Kevin: Biographies, interviews, studies, commentaries, eavesdropping in coffee shops. If you read a biography on someone you like or admire you’ll find out about all the people they like or admire. And because you dig the way that particular artist’s mind works in the first place, it’s usually the case that you’ll dig the stuff they dig. In my experience I know this to be true, I’ve come across some great finds in Jazz Biogs, Cave Biogs, Waits, Biogs, Beefheart Biogs and many more. That’s chiefly the way I become aware of music, art, literature, film, theater etc. Also, the other musicians and artists I know, they’re undergoing the same investigation that I am, so we compare notes regularly. I know a few people who are real walking encyclopedias when it comes to literature and music, they are an endless source for me. My advise to you is if you find people like that, keep them. But really if you wanna find artistic gems, research the artists you already love, for their journeys are always eye and ear opening.

Remy: I know you recently played at St. Patrick's Hospital hosting Kevin Nolan's Hootenanny, have you any more live shows coming up in 2015?

Kevin: My next show is on the 5th Feb in The Odessa Club. I was asked to play there by Peter Murphy of The Revelator Orchestra, someone I really respect. After that I’ll be appearing on RTE Arena to promote my new book, ‘Schizo-Poetry – Fragments Of Mind’. After that I want to do as many concerts as possible.

Remy: You've mentioned previously that you have a lot of unreleased songs written, can we expect to see some of these on a forthcoming release or do you think your next venture will be entirely from scratch?

Kevin: I think both, I’ll try my best to rework the material which was left over from the eight years working on my debut album (and there’s a lot of it), but I’ve also a lot of new material now. I was chattign to Vyvienne Long and I hope to work with her on my new album and also novelist Rob Doyle and author/musician Peter Murphy of The Revelator Orchestra. I got about forty little ideas and I am quite excited to see where I’m going next, it’s quite open at the moment. All I know know is I can’t repeat myself, that would be death for me. I’ll be starting my new album in earnest now that I’ve finished my book. I have a sneaking feeling it will be a little more accessible than the first and will incorporate something of a confessional strand but still with the same old banging and clanging you would of heard on my debut. 

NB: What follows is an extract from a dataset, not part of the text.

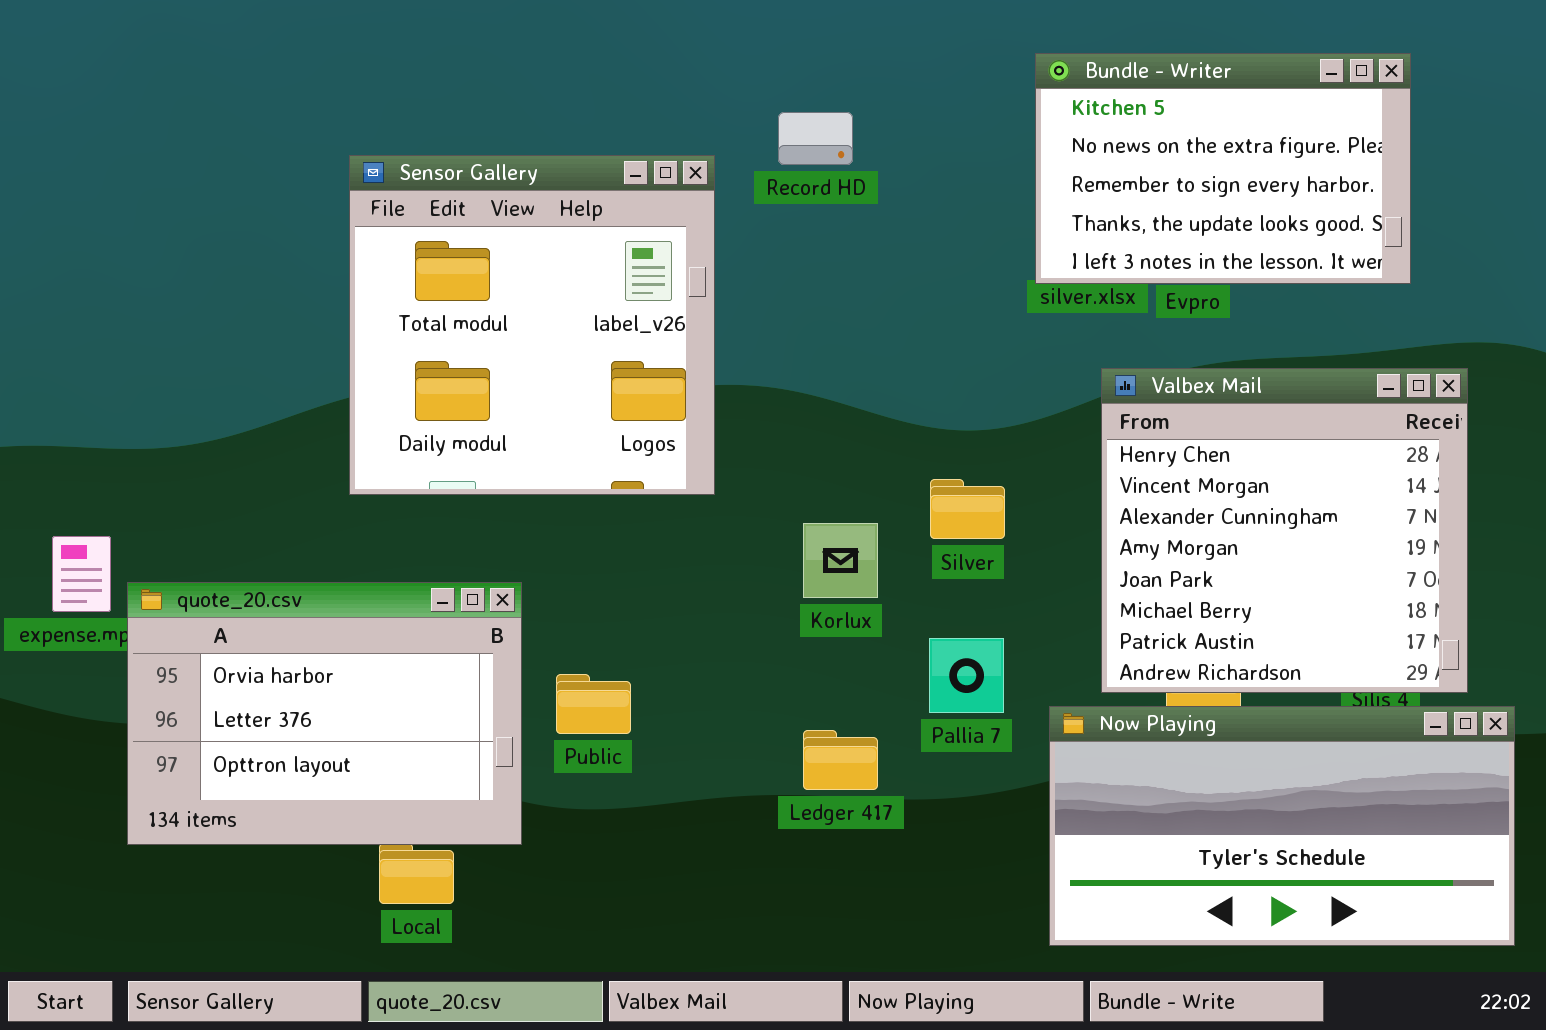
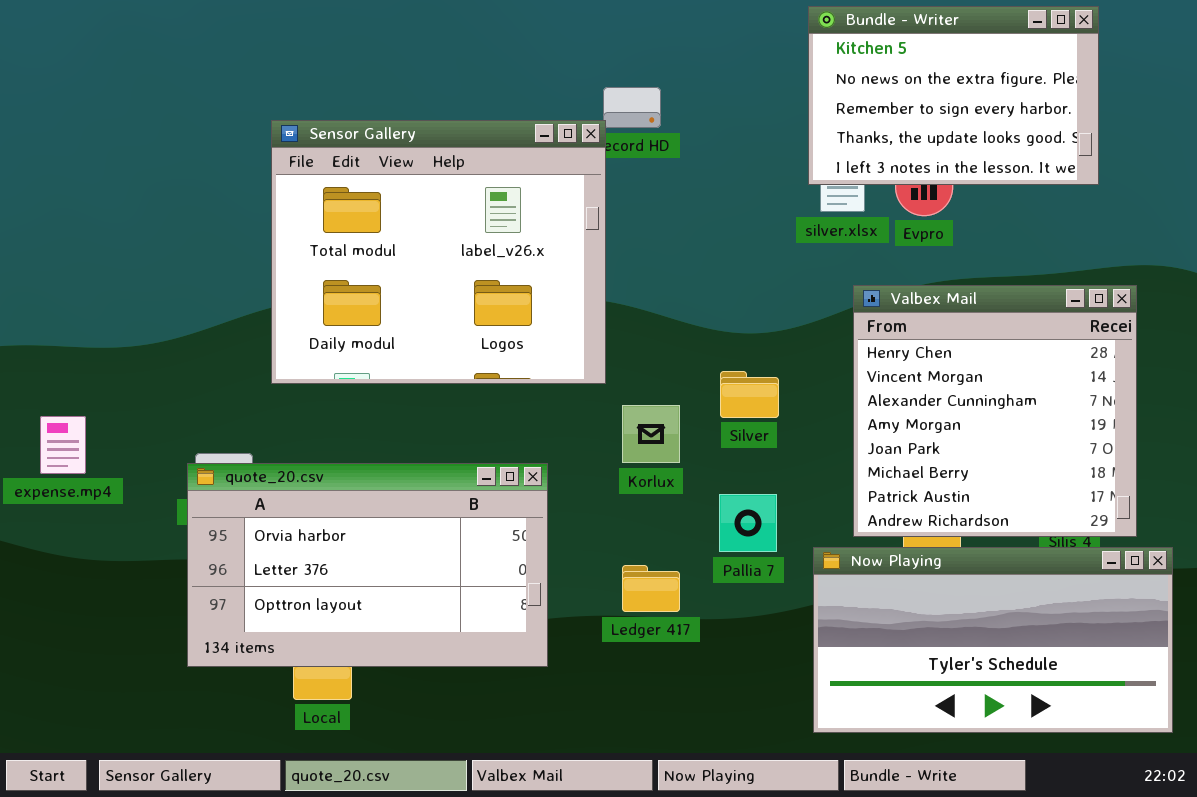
Bundle - Writer: [1035,53,1411,284] -> [808,6,1099,185], moved
Sensor Gallery: [349,155,715,495] -> [271,120,606,384], resized
quote_20.csv: [127,582,522,845] -> [187,463,548,667], moved, resized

As I write this interview for you I’m residing in the confines of a secure psychiatric hospital in inner Dublin City and I’ve been going down to the hospital piano every day working on a new song, which I’m very happy with. It’s kind of a cross beween something from The Boat Man’s Call by Cave and Straight No Chaser by Thelonious Monk. I’ve also started writing an aphoristic novel. 


Remy: Finally, is there any chance you could provide us with a selfie?!


Remy: Thank you for obliging Kevin! and for such an in-depth interview.